• DATA FOR THIS EXERCISE
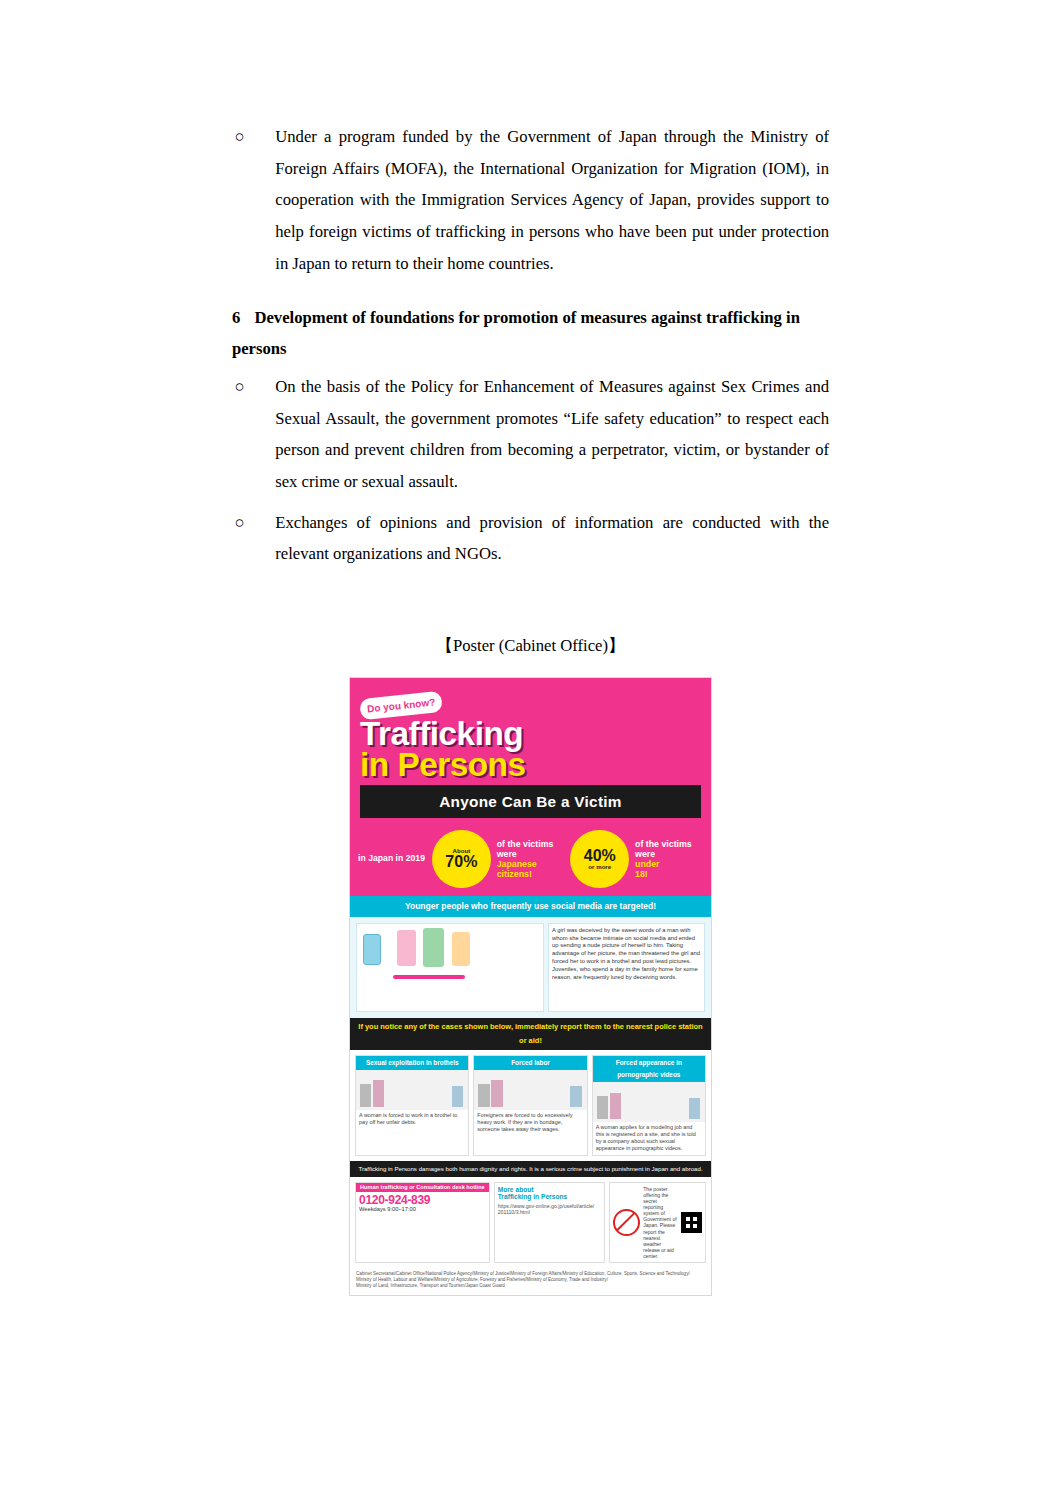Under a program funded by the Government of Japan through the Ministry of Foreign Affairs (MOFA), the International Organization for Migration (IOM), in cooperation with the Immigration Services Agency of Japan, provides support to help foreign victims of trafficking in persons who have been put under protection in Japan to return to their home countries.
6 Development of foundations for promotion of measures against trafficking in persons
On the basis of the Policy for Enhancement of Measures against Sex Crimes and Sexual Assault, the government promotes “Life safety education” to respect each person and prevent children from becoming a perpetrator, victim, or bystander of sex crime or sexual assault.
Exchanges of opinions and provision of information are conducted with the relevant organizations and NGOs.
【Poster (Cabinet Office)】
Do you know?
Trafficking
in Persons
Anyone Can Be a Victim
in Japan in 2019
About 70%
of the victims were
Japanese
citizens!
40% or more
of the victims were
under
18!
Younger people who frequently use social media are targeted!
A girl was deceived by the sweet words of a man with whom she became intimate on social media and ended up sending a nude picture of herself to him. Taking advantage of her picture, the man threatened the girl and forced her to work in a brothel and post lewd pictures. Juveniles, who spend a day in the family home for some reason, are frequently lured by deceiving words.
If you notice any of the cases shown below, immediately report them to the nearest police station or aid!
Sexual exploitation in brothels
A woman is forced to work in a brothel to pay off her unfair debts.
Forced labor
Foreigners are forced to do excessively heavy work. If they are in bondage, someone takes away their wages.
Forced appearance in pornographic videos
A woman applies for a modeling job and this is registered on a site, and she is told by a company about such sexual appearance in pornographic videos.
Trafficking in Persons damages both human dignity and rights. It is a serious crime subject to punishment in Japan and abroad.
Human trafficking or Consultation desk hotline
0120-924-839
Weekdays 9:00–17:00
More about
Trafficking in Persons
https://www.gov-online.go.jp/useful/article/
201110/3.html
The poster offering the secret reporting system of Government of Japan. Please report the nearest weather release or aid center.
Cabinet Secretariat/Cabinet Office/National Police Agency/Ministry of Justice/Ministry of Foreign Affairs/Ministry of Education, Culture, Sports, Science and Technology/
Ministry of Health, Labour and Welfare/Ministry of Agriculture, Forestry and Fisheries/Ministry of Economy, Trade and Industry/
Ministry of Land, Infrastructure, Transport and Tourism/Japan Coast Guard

• TASK INSTRUCTIONS
Copy out all lines of the material above in which "against" occurs.

• EXERCISE SOLUTION
6 Development of foundations for promotion of measures against trafficking in persons
On the basis of the Policy for Enhancement of Measures against Sex Crimes and Sexual Assault, the government promotes “Life safety education” to respect each person and prevent children from becoming a perpetrator, victim, or bystander of sex crime or sexual assault.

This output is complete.